[dropcap]L[/dropcap]’opposition et la mouvance présidentielle ne semblent pas être sur la même longueur d’onde depuis un certain temps, à cause du ‘’retard accusé dans la tenue des élections communautaires et le manque d’un cadre de dialogue approprié’’.
Cette situation contribue à l’exacerbation des tensions sur l’échiquier politique guinéen, où les deux camps se livrent à des joutes verbales, par presse interposée. C’est ainsi que l’opposition a décidé de revenir à la charge, en adressant une nouvelle correspondance au gouvernement par le biais du Premier ministre Mohamed Saïd Fofana, pour inviter celui-ci à renouer le dialogue au sein de la classe politique, en vue de mettre en place, ce, de façon consensuelle un chronogramme pour les élections communales et communautaires. Cette décision d’adresser un nouveau courrier au chef du gouvernement découle du fait que la première lettre n’a pas eu de réponse, selon le porte-parole de l’opposition, Aboubacar Sylla.

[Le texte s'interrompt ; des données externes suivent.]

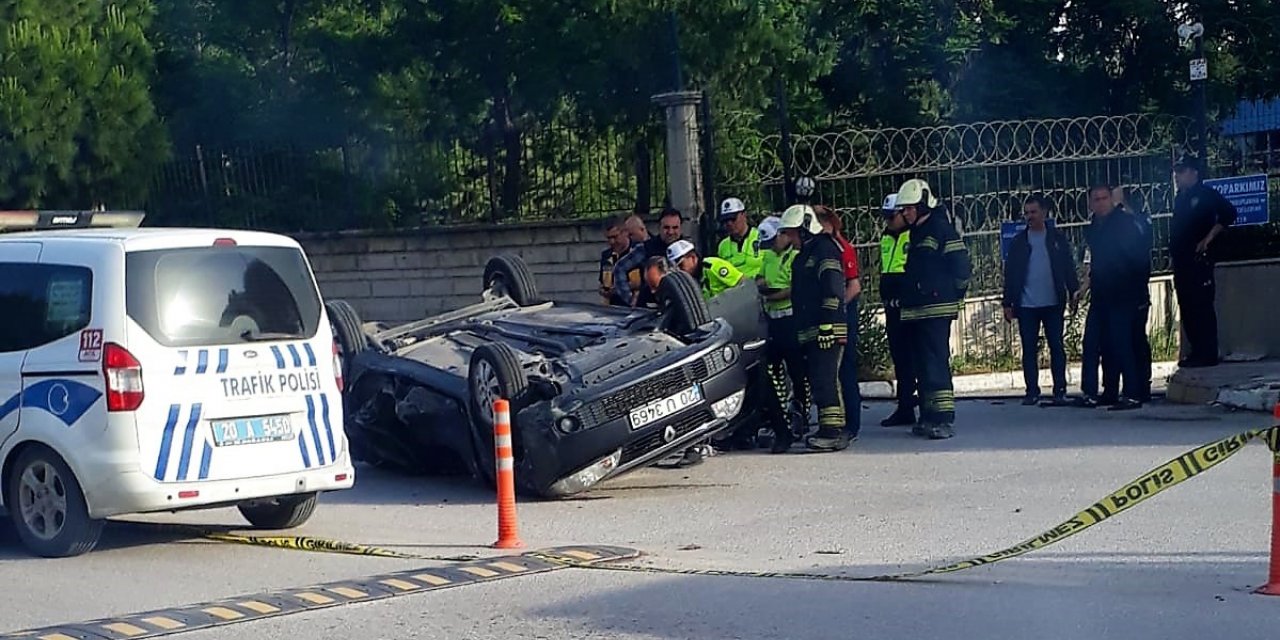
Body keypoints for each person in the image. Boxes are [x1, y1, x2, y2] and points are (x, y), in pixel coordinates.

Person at [896, 179, 971, 440]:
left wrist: (953, 293)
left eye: (909, 208)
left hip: (936, 308)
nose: (905, 213)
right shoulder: (917, 232)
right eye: (903, 209)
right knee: (922, 364)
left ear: (923, 205)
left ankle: (943, 418)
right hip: (918, 309)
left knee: (936, 362)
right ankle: (928, 415)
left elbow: (961, 267)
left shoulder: (940, 229)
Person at [777, 203, 850, 452]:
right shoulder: (804, 255)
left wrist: (828, 324)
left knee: (826, 378)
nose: (789, 238)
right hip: (811, 329)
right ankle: (827, 428)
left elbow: (832, 288)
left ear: (805, 229)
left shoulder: (825, 250)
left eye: (792, 232)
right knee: (818, 380)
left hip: (827, 328)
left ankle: (833, 431)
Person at [1001, 194, 1079, 406]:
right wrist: (1007, 303)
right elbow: (1011, 274)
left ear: (1044, 213)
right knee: (1029, 349)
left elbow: (1068, 267)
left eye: (1034, 212)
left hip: (1053, 302)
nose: (1030, 217)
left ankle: (1060, 389)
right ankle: (1032, 391)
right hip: (1026, 305)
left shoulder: (1056, 238)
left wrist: (1074, 291)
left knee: (1056, 346)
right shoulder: (1019, 242)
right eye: (1026, 213)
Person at [1079, 183, 1149, 411]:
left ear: (1112, 200)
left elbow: (1139, 260)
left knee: (1122, 344)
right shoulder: (1093, 226)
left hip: (1124, 293)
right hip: (1100, 294)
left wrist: (1138, 292)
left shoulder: (1124, 223)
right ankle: (1099, 392)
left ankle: (1132, 393)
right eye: (1095, 199)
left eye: (1104, 198)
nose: (1100, 203)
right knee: (1094, 343)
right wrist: (1086, 285)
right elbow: (1092, 260)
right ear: (1090, 203)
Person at [1171, 154, 1237, 368]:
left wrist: (1208, 239)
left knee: (1201, 307)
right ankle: (1196, 352)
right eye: (1176, 172)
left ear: (1193, 173)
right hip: (1182, 262)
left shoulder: (1206, 194)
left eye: (1181, 172)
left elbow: (1229, 214)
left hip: (1199, 261)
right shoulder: (1180, 198)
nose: (1177, 176)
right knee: (1187, 306)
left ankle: (1207, 353)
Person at [757, 215, 808, 453]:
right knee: (772, 369)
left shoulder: (795, 256)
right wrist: (760, 285)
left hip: (791, 318)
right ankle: (781, 420)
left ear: (783, 235)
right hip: (772, 320)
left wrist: (770, 295)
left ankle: (802, 416)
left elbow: (793, 288)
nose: (770, 246)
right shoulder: (768, 254)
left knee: (798, 371)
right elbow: (760, 276)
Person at [814, 205, 863, 442]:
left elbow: (854, 286)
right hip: (828, 316)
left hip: (843, 315)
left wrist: (836, 305)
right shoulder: (819, 249)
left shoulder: (842, 249)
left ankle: (851, 424)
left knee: (845, 371)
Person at [610, 212, 674, 308]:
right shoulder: (645, 248)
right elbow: (619, 268)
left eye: (631, 234)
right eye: (666, 228)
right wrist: (630, 299)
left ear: (642, 229)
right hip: (651, 303)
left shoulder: (647, 247)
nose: (671, 232)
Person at [668, 239, 744, 299]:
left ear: (692, 257)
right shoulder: (688, 280)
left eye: (681, 265)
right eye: (676, 269)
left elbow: (742, 284)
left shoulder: (713, 266)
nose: (679, 271)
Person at [717, 197, 764, 279]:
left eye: (733, 219)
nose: (729, 223)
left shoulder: (761, 238)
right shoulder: (723, 246)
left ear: (744, 215)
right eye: (725, 220)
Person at [599, 215, 641, 306]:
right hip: (614, 309)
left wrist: (625, 286)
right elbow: (602, 283)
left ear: (625, 232)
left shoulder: (639, 251)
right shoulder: (606, 255)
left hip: (637, 306)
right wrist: (603, 290)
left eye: (615, 237)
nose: (612, 242)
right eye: (608, 238)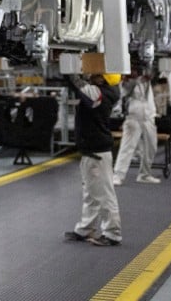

Cette nouvelle correspondance reprend en quelque sorte les termes contenus dans la première lettre adressée au gouvernement en avril dernier, invitant ‘’instamment celui-ci à initier la mise en place d’un cadre permanent de dialogue politique qui réunirait tous les signataires de l’accord politique du 3 juillet 2013’’. Dans le but de faire le point sur ‘’la mise en œuvre de cet accord et d’identifier les faiblesses constatées au niveau du cadre juridique et institutionnel des élections, afin de définir et programmer les corrections éventuelles à envisager avant le prochain scrutin’’, peut-on lire dans cette missive. Il faut rappeler que c’est l’accord du 3 juillet qui a permis la participation de toutes les parties prenantes au processus de transition. Et dont la signature avait été rendue possible grâce à une implication de la communauté internationale. Le mercredi dernier, le porte-parole de l’opposition Aboubacar Sylla a dans une déclaration faite sur les antennes d’une radio locale affirmé que ‘’le moment était venu de sortir de la polémique, en vue d’évaluer l’accord du 3 juillet 2013. En identifiant les obstacles pour la mise en place des termes de cet accord’’.
Réponse du berger à la bergère, Amadou Damaro Camara, député et président du groupe parlementaire de la mouvance présidentielle, a réagi aux propos du porte-parole de l’opposition, en affirmant pour sa part qu’il serait préférable ‘’de faire des élections pour aller dans le processus de construction des institutions démocratiques, que de faire simplement des élections pour des élections ». Puis suivra ‘’le toilettage du code électoral, ainsi que la création de la Cour constitutionnelle, institution qui est la mieux placée pour statuer sur les contentieux électoraux», a-t-il ajouté.
Il faut éviter ‘’les agitations politiques et s’occuper de la Guinée, qui doit devenir un état normal’’, a conclu Amadou Damaro Camara. Il faut également noter que Dr Faya Millimono, membre de l’opposition et président du Bloc Libéral, qui rentre d’une tournée en Amérique du nord et en Europe, a indiqué samedi dernier à son arrivée à Conakry, que l’opposition ne devait pas se contenter d’une simple lettre adressée au gouvernement. « Je crois qu’on ne peut pas se limiter seulement à une lettre. Ecoutez, nous sommes des partis politiques. Nous ne sommes pas des subordonnés au gouvernement. Ce sont les subordonnés au gouvernement qui écrivent au gouvernement et attendent la réponse de ce gouvernement », a-t-il dit. En insistant sur le fait que l’opposition devait exercer son droit, en se référant à la constitution.
Ces propos de Dr Faya rejoignent ainsi ceux des autres opposants qui ont affirmé leur intention de reprendre les manifestations de rue, si le gouvernement n’adhérait pas à l’idée de la mise en place d’un cadre de dialogue inclusif. Ceci pour éviter que le pays ne retombe dans une nouvelle crise, comme ce fut le cas ces trois dernières années, durant lesquelles une cinquantaine de manifestants ont perdu la vie, dans des incidents ayant opposé pouvoir et opposition. La Guinée a dû son salut à un appui de la communauté internationale, qui a arbitré entre les acteurs politiques, qui ont fini par accepter de tourner la page de la transition, en allant tous aux élections législatives. Malgré la mise en place du nouveau parlement, la situation politique se corse encore, et le pays risque de nouveau de se retrouver à la croisée des chemins, si l’on n’y prend garde.